The power disparity between Palestine and Israel is illustrated by the interaction between a fully armed group of soldiers and a young child.
In the Biblical story of David and Goliath the throwing of stones brings liberation from the oppressor, but it doesn’t here.
Palestinians live at the complete mercy of the Israeli systems, with those who would abuse Palestinians facing almost complete impunity.
At the end of last month, a motion was put to the lower house of federal parliament by Labor MP Maria Vamvakinou regarding this issue. Can you outline what the motion involved?
The motion called on Israel to act on the clear evidence that their systems systematically abuse children.
It was back in 2011 that John Lyons first exposed this situation in the Australian. And it has been three years since UNICEF called for urgent action.
However, while a few minor face-saving policies have been instituted, there has been no substantive change. Night arrests continue. Abuse continues. Transfers into Israel continue.
And APAN worked in partnership with 49 parliamentarians, who signed a joint letter urging the Israeli government to end its military detention of Palestinian children.
What did you think of this result? And what impact do you think this move will have?
We now have 52 signatories, which we are very encouraged by.
As one of the signatories said to me, supporting Israel doesn’t need to mean supporting it to breach international law.
As our drinking ads have so powerfully told us, when our mates are misbehaving, we need to ask them to pull up. As Australia is one of Israel’s closest international allies, we must ask them to pull up.
This year there has been action in the US Congress, debate in both UK Houses of Parliament, and now this statement in Australia.
This is a serious spotlight, and we hope that Israel will move to change its most egregious practices.
And along with ending the Israeli practice of detaining Palestinian children, what else do you want to see change in the region?
The reason we focus on children’s rights, is that it’s one of the most dramatic effects of living under military occupation. But the occupation itself must end.
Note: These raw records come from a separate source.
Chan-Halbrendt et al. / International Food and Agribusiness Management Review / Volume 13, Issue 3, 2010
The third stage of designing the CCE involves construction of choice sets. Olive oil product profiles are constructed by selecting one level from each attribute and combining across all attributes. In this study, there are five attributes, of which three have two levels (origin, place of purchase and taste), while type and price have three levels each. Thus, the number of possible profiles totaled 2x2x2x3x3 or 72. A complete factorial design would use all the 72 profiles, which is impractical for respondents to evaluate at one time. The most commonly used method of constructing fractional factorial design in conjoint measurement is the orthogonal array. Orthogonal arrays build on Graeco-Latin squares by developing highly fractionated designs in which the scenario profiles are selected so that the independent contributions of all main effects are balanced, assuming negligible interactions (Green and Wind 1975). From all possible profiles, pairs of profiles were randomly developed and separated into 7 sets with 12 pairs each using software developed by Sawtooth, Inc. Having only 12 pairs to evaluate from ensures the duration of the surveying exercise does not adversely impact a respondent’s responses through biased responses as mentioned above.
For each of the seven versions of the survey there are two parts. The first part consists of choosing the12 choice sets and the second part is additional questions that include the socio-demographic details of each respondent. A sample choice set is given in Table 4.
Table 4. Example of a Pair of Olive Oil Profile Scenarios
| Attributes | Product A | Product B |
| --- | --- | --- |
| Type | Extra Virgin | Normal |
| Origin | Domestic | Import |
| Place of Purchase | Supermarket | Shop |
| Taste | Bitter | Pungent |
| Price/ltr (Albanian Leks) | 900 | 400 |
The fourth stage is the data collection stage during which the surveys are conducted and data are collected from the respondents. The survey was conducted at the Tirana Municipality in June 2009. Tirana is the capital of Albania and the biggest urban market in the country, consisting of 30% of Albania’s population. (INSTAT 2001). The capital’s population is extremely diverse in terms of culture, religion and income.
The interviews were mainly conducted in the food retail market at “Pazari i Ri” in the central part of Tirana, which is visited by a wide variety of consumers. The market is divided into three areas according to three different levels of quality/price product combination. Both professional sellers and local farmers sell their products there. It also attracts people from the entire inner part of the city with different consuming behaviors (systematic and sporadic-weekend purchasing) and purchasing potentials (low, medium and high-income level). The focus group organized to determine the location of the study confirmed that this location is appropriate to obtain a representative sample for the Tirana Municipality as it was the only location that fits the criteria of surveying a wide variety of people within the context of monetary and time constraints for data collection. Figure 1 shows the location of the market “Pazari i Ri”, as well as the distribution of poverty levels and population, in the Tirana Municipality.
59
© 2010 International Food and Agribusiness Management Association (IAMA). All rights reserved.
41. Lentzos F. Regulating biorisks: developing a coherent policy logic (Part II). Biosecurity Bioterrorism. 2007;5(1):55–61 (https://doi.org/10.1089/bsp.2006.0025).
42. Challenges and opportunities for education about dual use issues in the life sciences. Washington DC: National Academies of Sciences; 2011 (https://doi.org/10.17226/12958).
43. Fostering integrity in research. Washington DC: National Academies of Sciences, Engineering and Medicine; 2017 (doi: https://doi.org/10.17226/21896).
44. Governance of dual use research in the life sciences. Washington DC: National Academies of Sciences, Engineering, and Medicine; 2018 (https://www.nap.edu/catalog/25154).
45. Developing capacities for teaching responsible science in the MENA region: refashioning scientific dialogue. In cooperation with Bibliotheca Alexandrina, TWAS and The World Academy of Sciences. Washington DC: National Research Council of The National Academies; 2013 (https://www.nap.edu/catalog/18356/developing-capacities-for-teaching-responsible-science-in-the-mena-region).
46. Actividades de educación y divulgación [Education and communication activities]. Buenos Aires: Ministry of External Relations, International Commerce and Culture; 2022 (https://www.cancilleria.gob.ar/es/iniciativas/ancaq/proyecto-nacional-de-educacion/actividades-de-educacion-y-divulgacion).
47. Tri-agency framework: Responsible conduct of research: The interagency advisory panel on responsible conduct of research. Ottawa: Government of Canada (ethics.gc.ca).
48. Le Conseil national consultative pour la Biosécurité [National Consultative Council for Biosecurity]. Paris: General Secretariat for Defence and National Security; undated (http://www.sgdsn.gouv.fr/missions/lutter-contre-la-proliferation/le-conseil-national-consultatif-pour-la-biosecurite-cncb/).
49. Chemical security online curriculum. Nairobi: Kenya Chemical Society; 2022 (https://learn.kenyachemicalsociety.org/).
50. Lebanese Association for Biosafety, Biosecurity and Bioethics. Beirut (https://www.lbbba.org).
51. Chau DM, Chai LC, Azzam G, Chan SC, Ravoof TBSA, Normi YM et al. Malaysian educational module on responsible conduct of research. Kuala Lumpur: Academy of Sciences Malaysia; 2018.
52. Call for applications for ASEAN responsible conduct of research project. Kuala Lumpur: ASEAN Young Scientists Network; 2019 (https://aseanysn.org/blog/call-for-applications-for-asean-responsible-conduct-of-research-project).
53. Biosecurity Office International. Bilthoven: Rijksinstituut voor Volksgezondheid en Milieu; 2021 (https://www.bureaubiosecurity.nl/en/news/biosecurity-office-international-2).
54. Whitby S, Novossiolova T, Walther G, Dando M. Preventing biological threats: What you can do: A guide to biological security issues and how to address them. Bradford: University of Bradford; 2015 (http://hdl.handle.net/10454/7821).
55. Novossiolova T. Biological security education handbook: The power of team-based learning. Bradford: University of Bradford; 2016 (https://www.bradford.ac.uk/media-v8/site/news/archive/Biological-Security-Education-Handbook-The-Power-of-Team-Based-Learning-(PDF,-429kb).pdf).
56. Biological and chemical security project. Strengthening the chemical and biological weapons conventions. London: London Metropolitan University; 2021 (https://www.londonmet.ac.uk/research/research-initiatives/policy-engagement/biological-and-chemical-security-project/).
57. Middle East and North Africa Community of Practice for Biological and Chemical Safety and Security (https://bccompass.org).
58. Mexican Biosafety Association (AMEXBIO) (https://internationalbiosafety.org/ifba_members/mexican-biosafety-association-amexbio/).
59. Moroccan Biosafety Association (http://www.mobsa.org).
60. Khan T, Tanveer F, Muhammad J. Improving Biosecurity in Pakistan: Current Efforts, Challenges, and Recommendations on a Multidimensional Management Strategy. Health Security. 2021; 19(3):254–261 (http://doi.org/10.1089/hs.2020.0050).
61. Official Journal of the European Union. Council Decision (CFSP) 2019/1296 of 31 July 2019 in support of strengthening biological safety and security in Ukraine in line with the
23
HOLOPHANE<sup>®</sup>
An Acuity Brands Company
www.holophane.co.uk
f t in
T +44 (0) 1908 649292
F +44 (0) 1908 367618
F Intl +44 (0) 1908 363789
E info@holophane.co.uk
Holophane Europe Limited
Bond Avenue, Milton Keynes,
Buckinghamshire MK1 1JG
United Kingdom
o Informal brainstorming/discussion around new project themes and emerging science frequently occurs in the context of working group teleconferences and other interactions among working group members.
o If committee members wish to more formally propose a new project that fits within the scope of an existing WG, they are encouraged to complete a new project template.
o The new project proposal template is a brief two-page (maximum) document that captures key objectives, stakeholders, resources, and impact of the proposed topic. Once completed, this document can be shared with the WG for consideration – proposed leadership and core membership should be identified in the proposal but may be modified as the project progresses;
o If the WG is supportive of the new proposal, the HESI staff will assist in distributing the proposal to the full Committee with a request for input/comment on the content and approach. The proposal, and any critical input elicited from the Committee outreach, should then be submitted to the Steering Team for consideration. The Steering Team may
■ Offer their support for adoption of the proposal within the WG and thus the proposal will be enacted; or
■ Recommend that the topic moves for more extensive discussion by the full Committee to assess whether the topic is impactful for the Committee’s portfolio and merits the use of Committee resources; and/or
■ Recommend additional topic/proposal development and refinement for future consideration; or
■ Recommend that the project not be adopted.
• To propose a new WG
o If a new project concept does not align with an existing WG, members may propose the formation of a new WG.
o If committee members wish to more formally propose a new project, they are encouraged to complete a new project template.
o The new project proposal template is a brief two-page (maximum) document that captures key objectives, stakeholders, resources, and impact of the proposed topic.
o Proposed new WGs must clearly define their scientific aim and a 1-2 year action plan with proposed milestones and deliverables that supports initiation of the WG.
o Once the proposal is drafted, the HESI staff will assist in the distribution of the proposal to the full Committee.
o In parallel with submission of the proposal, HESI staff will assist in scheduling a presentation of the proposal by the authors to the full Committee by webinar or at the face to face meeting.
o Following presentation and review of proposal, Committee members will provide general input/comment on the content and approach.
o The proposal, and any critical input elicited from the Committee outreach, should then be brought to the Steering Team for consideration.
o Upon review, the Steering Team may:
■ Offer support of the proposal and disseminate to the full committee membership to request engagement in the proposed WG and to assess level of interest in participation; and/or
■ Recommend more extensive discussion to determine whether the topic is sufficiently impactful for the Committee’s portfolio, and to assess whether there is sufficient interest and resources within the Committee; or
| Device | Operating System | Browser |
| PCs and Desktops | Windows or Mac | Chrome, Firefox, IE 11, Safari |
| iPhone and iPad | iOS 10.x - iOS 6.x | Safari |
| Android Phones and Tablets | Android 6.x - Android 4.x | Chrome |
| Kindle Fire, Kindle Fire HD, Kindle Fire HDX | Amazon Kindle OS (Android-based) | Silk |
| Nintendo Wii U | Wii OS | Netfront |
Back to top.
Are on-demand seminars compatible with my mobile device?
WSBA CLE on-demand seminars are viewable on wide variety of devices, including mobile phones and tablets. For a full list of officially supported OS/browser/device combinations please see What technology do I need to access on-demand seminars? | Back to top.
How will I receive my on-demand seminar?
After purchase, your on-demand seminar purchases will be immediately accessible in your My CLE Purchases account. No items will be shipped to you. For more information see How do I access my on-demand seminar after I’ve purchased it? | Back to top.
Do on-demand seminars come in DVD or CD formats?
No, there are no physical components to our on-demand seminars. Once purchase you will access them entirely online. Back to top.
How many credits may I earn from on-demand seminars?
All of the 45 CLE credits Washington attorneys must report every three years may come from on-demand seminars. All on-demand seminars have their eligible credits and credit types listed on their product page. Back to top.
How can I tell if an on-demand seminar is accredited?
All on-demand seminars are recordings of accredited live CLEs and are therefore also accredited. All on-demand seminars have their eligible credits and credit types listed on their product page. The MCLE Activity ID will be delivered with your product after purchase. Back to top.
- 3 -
Next year will mark 50 years of Palestinians living under occupation in the West Bank and Gaza, and millions are still stateless citizens. We must end the occupation and ensure Palestinians also have a homeland, as well as Israelis.
What’s the next move for APAN?
It’s been announced that Israeli prime minister Netanyahu – who’s overseen some of the most draconian policies Palestinians have seen in a very long time – will be in Australia in February.
We’re working with a range of other groups hoping to ensure that our concerns about Israel’s policies are raised with him. And we’re planning some protests in Canberra.
And lastly, how can people in Australia make an impact on the situation in Palestine and Israel?
In Australia, we’ve traditionally heard much more of an Israeli perspective, than a Palestinian one.
What Australians can do to help is to educate themselves about the Palestinian perspective.
What we’re looking to do is to have a balance of perspectives that we don’t think Australia’s got.
Thank you so much for speaking with us today Jessica. And good luck with the protests in February.
No worries. And thank you very much.